While it's encouraging that most patients in the study with PTSD six months after diagnosis no longer had it after four years, doctors and patients should still be aware that its symptoms might last that long for some people, said Dr. Alexander Kutikov of Fox Chase Cancer Center in Philadelphia.

"Studies such as this underscore that involvement of a mental health professional who can appropriately evaluate and help manage psychological and psychiatric responses to a cancer diagnosis is an important part of multidisciplinary cancer care," Kutikov, who wasn't involved in the study, said by email.

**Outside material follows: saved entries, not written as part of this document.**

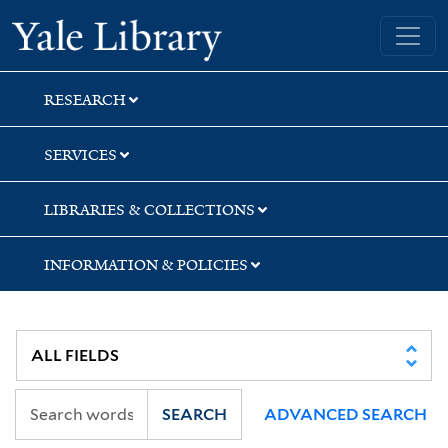
Skip
Skip
Skip
Yale University Library
to
to
to
search
main
first
content
result
RESEARCH
SERVICES
LIBRARIES & COLLECTIONS
INFORMATION & POLICIES
SEARCH
ADVANCED SEARCH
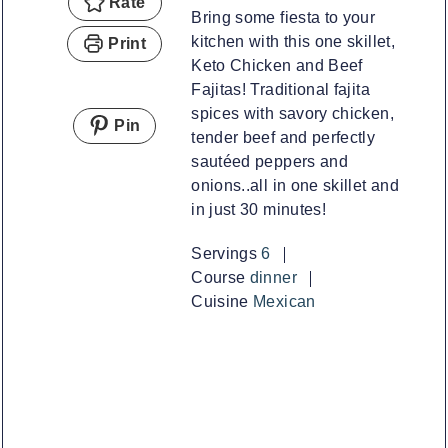
Rate
Bring some fiesta to your
kitchen with this one skillet,
Print
Keto Chicken and Beef
Fajitas! Traditional fajita
spices with savory chicken,
Pin
tender beef and perfectly
sautéed peppers and
onions..all in one skillet and
in just 30 minutes!
Servings
6
Course
dinner
Cuisine
Mexican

Being sad for one year after a cancer diagnosis is normal, but people who aren't getting better at that point may need to see a mental health specialist, said Geertruida H. de Bock, a researcher at the University Medical Center Groningen in the Netherlands who wasn't involved in the study.

"Cancer related post traumatic stress can occur anytime during or after treatment," de Bock said by email. "It's comparable to the death of a close friend or relative."